Stress is often compounded by neglect. Dr Kushagra Kataria, CEO and chief cardiothoracic surgeon of Gurgaon’s Artemis Hospital says it is very noticeable “that when women come in with their sick husbands, they wait till they have get treated first and then tell me they too have the same symptoms.” Perhaps the best advice for Indian men on World Heart Day should be ‘Have a heart’ and look after your women.

Do they face the same risks? Women initially have the advantage because the female hormone, estrogen, protects the heart. But menopausal women have declining estrogen levels and the risk equals that of men, say cardiologists. Women who pop the pill are more at risk because oral contraceptives are thought to increase the risk of blood clots, says Chandra.

The changing mindset of the Indian woman means the rise of what Kataria calls “the Type A” personality (aggressive, ambitious, impatient), often seen in men. Type As are more prone to heart disease.
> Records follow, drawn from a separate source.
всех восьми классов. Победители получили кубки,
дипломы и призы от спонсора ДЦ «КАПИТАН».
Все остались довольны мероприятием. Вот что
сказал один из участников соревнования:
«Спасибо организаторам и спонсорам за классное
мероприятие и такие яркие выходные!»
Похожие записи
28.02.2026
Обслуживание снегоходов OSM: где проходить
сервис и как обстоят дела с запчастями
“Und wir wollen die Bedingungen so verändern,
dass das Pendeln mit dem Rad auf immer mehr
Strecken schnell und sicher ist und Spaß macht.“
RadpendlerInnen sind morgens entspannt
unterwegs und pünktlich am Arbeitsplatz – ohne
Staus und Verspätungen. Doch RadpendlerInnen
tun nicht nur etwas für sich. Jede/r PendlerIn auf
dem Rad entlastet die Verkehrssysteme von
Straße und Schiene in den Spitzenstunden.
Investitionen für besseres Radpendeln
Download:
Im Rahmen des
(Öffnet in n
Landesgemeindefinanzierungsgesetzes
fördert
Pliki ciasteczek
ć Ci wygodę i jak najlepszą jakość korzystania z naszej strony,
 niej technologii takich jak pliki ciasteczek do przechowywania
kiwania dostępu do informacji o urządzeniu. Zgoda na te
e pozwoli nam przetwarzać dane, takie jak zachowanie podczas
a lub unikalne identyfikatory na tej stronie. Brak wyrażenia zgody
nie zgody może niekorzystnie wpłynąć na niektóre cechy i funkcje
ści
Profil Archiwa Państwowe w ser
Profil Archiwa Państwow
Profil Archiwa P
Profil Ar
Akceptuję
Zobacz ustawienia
Most scary is women exhibiting atypical symptoms of an attack. Seth says “women may not always show typical angina symptoms, but could just suffer from breathlessness.” He adds this “is often dismissed as lack of fitness. Their treadmill exercise test too shows greater negative results.”

Women need to know that the pain preceding a heart attack could be just about anywhere – the upper arms, shoulder, back, jaws, tooth, groin, head, adds Kataria. This, because the heart itself has no nerves but the outer membrane does and “when the heart is deprived of oxygen during an attack, these nerves send out signals to nerves elsewhere and the pain manifests itself in any of these areas.”

But the heart of the matter is that women respond worse to angioplasty and bypass, says Seth, probably due to their smaller arteries. Chandra adds that a woman generally has a more severe heart attack than a man, so it is more likely to be fatal.